Mieszko atakuje Dodę
Mieszko znowu dopieka Dodzie, tym razem jednak nie żartuje. Na oficjalnej stronie Grupy Operacyjnej znajdziemy felieton rapera pt. "Prawdziwy kataklizm (Doda w obronie dziecka)".
W artykule Mieszko nazywa wystąpienie Dody w obronie praw dziecka Piotra Tymochowicza "klinicznym przykładem hipokryzji na granicy schizofrenii".
Według rapera, "Doda wcale nie działa, jak twierdzi, w interesie dzieciaka. Działa w swoim interesie. A w tym dodzim interesie jest, żeby wgnieść w ziemię Tymochowicza. Faceta, który powiedział na głos, że piosenkarka cynicznie tuli się do Lecha Prezydenta Kaczyńskiego, przed obiektywami fotoreporterów".
Ciekawe co na to Doda, która - przypomnijmy - mimo, że przegrała z Mieszkiem rozprawę w sądzie pierwszej instancji, postanowiła odwołać się od wyroku do sądu apelacyjnego.
Czy tekst opublikowany przez Mieszka doleje oliwy do ognia ich konfliktu? Tego nie wiadomo. Trudno się jednak nie zatrzymać chwilę nad słowami rapera o losie najbardziej poszkodowanej w tym konflikcie - córki Tymochowicza.

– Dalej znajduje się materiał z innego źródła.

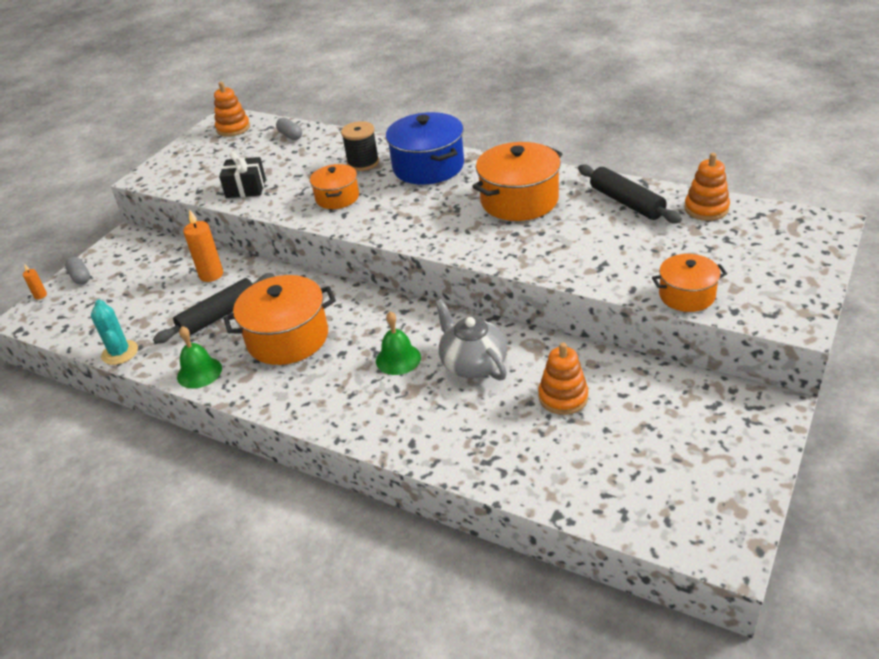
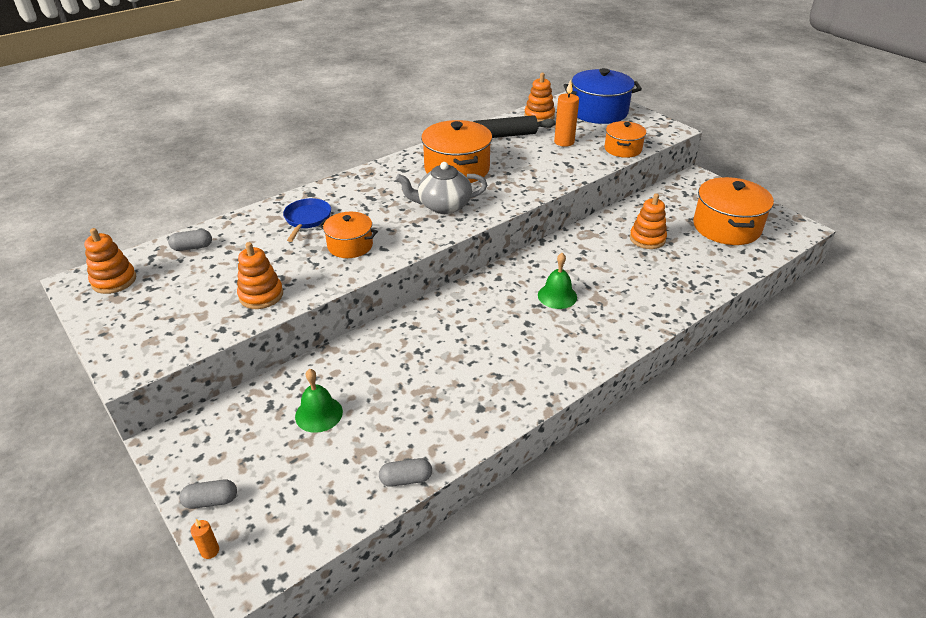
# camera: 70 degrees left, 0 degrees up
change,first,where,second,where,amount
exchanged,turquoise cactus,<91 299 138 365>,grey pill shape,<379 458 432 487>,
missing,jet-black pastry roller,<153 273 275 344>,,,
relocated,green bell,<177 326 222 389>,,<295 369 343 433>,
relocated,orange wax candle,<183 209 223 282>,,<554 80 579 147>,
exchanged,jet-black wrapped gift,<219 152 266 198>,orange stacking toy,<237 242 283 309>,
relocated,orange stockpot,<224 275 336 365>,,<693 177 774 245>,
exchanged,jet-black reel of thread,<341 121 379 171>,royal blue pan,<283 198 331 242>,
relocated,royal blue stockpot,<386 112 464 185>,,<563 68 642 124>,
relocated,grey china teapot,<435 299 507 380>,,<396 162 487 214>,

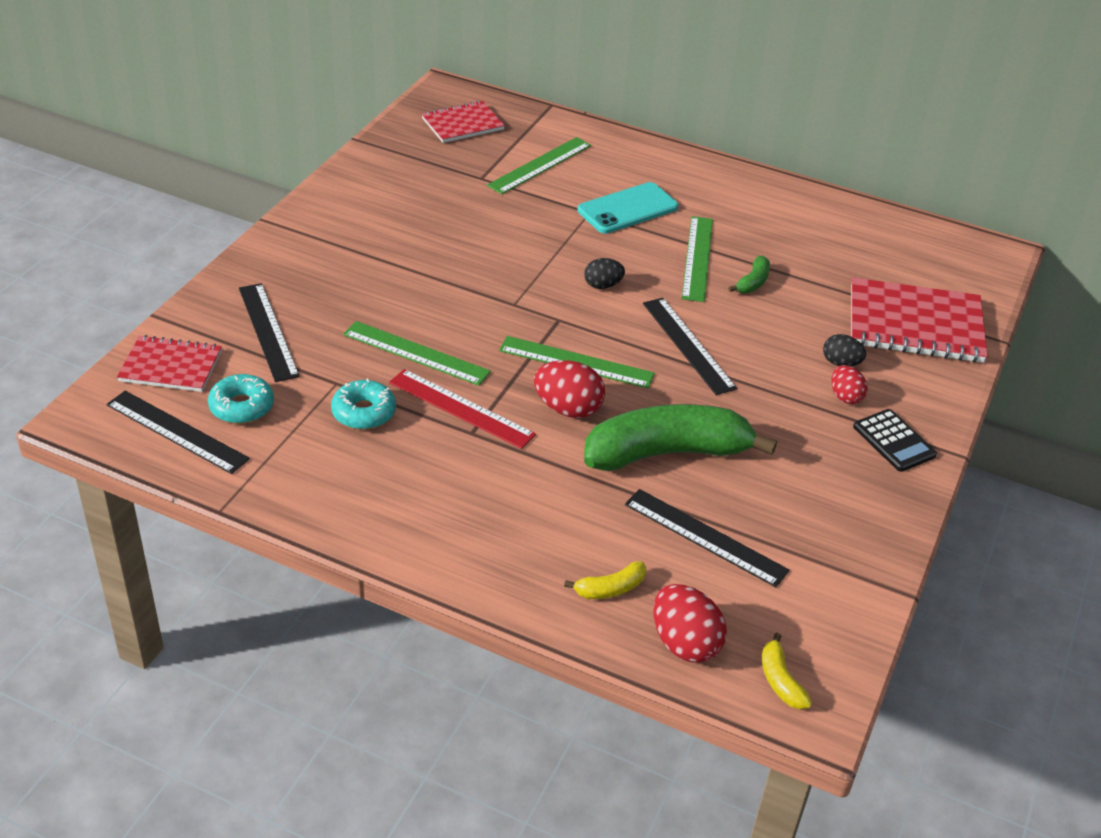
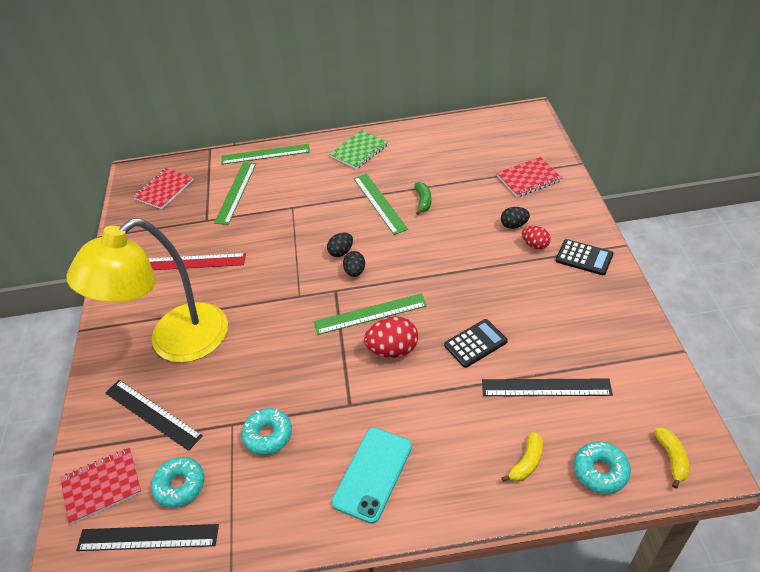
# camera: 25 degrees left, 5 degrees up
change,first,where,second,where,amount
relocated,green straightedge,<343 321 491 386>,,<221 144 310 165>,
relocated,scarlet straightedge,<389 369 536 449>,,<149 253 246 270>,
relocated,turquoise phone,<577 182 678 234>,,<331 427 412 524>,
exchanged,green banana fruit,<584 404 777 471>,jet-black pocket calculator,<444 319 508 368>,
missing,jet-black straightedge,<643 298 737 395>,,,
exchanged,scarlet toy egg,<653 584 727 663>,turquoise doughnut,<574 441 631 494>,
spun,bright yellow banana fruit,<762 633 812 709>,,<654 428 689 488>,135 degrees counterclockwise
size,scarlet notepad,<851 277 988 363>,,<497 157 562 197>,x0.61
appeared,,,bright yellow lamp,<66 218 228 363>,
appeared,,,green notepad,<330 130 388 169>,
appeared,,,jet-black toy egg,<343 251 365 277>,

"Ta mała dziewczynka wkrótce trochę podrośnie" - pisze dalej Mieszko. "Odkryje wtedy ze wstydem i zażenowaniem, że dzięki pomocy cioci-Dody cała Polska debatowała kiedyś nad pytaniem: kto jest tatusiem? Tymochowicz czy koleś z radia Eska? I wtedy poczuje się bardzo źle. Jak ktoś kto od zawsze stanowił problem. Jak ktoś kto nie wie, kim jest. Będzie próbowała na każdym kroku udowodnić sobie, że coś znaczy. Będzie źle przyjmować jakąkolwiek krytykę. Będzie niedowartościowana, przewrażliwiona i wściekła. Czyli w gruncie rzeczy będzie taka jak Doda" - kończy swój wywód raper.